Cubicles Anonymous is the cross between real life on the job and the infamous story of Office Space. Silas Whitaker seeks a job that will profit both himself and mankind. To others, he seems hypocritical in his overall thinking, but to himself, he makes perfect sense with his schemes. After the death of his mother, the model housewife, and school teacher, Silas believes her death is connected to a missile-making site located next to her former school. Being an accountant by trade, he sweet talks his way into a job there with the purpose of infiltrating the company and exposing any secrets they may be hiding that will secretly justify her death. Along the way, Silas gathers more than he bargained and must make some important decisions regarding people’s lives.

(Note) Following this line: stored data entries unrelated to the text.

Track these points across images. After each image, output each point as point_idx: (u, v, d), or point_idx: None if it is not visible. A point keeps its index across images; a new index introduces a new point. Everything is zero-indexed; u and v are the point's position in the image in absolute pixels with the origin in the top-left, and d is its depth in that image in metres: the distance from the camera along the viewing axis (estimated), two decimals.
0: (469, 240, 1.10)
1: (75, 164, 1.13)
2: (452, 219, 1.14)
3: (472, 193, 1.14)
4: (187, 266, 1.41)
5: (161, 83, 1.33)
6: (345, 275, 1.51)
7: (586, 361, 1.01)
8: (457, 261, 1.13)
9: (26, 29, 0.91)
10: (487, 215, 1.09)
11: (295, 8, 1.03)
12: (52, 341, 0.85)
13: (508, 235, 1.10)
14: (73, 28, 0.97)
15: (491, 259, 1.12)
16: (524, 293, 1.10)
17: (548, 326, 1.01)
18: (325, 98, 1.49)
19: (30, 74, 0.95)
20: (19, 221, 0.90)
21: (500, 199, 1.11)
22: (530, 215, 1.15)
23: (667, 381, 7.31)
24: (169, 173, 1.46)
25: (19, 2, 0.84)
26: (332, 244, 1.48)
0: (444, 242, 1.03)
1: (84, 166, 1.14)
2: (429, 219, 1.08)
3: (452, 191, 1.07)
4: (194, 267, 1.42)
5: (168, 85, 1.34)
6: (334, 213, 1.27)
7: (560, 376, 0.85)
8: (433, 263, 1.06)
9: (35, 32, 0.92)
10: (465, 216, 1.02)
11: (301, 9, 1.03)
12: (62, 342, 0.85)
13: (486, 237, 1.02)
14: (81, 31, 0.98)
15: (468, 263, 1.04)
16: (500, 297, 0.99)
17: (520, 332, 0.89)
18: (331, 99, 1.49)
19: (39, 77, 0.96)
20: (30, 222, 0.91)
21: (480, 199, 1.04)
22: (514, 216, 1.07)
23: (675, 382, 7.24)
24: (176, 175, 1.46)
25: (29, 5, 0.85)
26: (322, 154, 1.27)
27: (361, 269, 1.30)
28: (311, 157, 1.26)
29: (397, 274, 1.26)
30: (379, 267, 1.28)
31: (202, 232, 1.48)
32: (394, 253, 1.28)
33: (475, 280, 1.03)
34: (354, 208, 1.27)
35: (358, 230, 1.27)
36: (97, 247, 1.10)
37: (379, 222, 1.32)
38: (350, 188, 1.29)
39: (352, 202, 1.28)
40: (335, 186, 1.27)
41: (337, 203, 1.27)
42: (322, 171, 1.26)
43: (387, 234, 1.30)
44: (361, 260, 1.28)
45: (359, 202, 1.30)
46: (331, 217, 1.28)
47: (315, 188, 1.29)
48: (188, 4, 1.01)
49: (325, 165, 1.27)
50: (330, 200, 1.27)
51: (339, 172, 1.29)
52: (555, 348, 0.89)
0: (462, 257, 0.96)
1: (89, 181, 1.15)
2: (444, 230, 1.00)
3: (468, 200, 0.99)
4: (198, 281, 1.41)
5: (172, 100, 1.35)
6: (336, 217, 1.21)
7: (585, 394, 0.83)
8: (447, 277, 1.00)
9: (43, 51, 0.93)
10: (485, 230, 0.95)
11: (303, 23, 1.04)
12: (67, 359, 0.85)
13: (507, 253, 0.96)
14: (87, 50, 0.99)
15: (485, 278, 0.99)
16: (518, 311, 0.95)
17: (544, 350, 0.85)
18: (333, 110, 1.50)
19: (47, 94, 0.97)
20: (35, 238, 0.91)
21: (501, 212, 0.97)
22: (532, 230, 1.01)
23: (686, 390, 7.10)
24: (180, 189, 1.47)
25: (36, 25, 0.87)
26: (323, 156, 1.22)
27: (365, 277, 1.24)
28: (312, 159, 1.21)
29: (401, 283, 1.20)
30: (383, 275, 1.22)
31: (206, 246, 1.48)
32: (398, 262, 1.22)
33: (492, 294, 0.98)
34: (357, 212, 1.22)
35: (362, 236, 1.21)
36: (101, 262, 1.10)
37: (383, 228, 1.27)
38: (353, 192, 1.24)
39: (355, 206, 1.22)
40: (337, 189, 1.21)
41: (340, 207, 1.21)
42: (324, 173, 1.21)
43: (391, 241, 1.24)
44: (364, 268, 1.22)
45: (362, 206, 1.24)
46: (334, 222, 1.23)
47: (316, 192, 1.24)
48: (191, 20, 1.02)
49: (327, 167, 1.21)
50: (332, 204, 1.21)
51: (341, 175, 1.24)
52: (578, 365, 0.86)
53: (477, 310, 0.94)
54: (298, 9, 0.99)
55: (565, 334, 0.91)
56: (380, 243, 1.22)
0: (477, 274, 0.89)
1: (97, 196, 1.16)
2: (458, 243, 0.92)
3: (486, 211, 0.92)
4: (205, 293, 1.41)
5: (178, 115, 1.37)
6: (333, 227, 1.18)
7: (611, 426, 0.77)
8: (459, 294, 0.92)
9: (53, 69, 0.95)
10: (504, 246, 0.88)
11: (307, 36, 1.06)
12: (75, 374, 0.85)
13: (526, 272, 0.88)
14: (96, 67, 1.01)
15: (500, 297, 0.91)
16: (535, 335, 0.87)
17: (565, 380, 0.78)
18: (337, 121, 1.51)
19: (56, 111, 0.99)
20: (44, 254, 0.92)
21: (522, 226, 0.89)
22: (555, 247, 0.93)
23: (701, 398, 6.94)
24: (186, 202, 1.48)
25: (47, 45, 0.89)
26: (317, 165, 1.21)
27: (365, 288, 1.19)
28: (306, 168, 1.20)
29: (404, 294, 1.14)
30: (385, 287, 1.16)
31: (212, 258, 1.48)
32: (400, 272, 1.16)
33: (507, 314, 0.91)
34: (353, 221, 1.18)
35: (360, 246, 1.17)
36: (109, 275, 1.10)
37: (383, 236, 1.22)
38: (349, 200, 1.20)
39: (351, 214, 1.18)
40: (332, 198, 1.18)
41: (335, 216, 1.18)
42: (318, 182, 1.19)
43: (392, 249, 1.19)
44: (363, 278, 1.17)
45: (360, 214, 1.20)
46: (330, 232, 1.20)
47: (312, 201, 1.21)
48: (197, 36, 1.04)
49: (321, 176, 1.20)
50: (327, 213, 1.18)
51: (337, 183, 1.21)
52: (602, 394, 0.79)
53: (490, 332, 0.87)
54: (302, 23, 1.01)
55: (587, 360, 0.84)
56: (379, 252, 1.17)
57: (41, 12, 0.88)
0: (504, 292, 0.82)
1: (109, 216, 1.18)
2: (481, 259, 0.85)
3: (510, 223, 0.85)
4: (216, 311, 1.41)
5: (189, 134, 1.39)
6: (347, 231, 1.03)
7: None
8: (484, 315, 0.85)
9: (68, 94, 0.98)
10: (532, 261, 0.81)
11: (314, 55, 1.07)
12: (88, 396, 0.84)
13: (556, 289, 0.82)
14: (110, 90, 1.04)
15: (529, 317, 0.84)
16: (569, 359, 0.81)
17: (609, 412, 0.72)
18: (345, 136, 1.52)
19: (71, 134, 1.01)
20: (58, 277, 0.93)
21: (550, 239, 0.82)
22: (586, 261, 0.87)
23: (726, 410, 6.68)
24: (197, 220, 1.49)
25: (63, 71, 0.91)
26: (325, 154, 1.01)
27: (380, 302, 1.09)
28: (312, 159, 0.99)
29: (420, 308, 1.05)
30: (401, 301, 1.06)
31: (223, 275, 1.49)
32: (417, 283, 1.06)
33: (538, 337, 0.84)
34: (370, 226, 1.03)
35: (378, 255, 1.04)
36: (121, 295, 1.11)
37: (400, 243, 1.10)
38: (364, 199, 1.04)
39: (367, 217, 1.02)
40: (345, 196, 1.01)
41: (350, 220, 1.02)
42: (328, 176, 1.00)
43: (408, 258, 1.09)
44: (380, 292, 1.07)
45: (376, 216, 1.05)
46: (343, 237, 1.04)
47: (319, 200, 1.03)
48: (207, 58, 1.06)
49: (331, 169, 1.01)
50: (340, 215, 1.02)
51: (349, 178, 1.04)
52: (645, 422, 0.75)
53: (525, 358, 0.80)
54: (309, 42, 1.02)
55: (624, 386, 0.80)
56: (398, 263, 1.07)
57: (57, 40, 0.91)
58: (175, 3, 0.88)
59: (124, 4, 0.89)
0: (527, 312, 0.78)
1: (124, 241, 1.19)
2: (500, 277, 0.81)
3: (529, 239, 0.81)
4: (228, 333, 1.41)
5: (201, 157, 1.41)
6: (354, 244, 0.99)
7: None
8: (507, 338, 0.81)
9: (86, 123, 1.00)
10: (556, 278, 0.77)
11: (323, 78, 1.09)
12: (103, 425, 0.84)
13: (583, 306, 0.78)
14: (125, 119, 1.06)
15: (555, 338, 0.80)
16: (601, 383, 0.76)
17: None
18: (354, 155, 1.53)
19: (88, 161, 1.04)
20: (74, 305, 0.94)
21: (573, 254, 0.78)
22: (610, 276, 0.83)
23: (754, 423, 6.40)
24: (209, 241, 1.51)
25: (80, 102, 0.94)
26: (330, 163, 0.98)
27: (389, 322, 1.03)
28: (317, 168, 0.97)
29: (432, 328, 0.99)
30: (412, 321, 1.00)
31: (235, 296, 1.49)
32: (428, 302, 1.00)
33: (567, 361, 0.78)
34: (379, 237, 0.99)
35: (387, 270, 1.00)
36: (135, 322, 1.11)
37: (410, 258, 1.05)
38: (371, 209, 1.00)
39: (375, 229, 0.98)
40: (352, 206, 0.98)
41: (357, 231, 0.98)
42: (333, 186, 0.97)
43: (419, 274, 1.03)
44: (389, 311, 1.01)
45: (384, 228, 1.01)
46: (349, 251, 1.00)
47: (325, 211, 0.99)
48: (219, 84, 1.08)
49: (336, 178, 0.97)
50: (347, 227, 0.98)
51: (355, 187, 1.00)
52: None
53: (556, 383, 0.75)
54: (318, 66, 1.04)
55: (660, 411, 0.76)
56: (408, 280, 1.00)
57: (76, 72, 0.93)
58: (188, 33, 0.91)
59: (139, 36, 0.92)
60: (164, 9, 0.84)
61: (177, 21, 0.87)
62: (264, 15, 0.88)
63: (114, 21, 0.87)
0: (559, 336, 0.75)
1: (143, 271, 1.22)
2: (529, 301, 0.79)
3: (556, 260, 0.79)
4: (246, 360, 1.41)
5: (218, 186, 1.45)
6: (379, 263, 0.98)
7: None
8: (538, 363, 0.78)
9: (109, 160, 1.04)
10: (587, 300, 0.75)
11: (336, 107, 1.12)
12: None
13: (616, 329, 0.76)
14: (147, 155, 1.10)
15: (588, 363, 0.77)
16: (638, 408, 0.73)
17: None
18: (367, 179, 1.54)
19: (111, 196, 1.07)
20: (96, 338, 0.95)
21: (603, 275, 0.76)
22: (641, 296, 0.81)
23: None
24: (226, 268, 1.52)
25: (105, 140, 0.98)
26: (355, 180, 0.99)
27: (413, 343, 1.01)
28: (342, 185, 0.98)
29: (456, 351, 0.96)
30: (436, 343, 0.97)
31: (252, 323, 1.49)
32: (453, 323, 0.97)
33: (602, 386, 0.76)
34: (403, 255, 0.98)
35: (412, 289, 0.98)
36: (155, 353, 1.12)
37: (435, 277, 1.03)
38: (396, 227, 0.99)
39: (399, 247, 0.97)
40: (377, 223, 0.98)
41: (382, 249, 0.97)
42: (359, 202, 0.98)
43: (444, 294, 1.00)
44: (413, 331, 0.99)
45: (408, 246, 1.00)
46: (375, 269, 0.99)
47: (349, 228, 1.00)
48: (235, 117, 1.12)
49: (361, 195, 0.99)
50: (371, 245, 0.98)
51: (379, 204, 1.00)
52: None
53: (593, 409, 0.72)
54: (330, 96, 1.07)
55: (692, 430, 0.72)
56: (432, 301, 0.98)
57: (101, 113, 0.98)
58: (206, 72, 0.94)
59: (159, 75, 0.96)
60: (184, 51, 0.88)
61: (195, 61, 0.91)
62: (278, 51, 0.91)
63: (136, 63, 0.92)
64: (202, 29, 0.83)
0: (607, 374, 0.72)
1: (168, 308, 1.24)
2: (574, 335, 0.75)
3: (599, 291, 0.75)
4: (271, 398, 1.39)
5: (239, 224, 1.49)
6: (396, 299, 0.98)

This all makes it sound deep and dark, but the overall theme is mostly light with Office-Space humor. The topic of refugees does come up, followed by some smooth thinking from Silas. If you’ve never worked, the interactions between co-workers will be difficult to understand, but for everyone else, even those who haven’t worked in cubicles, the interactions, personalities, and overall experiences will be familiar reading and might help you feel better about your situation.
Silas displays different types of relationships throughout the story, he has those that are motivating, senseless, semi-romantic, and friendly. Silas is both a complicated and simple character who begins as someone who is noble and just with his actions but transitions into someone else with self-seeking tendencies who forgets about bystanders in his quest for self-fulfillment. He receives help along the way, but who can blame him and hasn’t found themselves in a similar situation?
Pahler writes with humor and wit and helps the reader identify with his characters through their backstories and relatability. Silas is relatable to any working-class American who has a boss or supervisor who doesn’t care about anything besides making more money. Other characters have sick kids, health issues, and issues of grief. The dynamics among the characters are pleasing to read about and make the reader feel good that someone is trying to stick up to the “big guys.” I enjoyed the book’s smaller size compared to other books that are similar in size; I felt that the smaller size made it easier to get more engrossed in the story because of how quickly the pages turn.
Overall, Cubicles Anonymous is a pleasant read to help your mind escape from the stress around you and the possible mundaneness of your current life companions.